__WRITTEN EXERCISE__: Return each line of the records below unchanged.

[A block of data]
>> BEGIN
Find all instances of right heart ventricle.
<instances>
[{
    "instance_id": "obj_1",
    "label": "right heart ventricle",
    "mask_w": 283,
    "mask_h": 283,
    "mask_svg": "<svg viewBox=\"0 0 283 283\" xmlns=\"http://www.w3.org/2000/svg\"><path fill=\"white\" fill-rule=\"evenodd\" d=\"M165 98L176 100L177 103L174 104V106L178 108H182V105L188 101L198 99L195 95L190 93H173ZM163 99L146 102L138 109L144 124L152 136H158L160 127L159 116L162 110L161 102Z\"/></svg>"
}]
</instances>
>> END
__WRITTEN REPLY__:
Find all instances of right heart ventricle.
<instances>
[{
    "instance_id": "obj_1",
    "label": "right heart ventricle",
    "mask_w": 283,
    "mask_h": 283,
    "mask_svg": "<svg viewBox=\"0 0 283 283\" xmlns=\"http://www.w3.org/2000/svg\"><path fill=\"white\" fill-rule=\"evenodd\" d=\"M165 98L176 100L177 103L174 104V106L178 108H182V105L188 101L198 99L195 95L190 93H173ZM163 99L146 102L138 109L144 124L152 136H158L160 127L159 116L162 110L161 102Z\"/></svg>"
}]
</instances>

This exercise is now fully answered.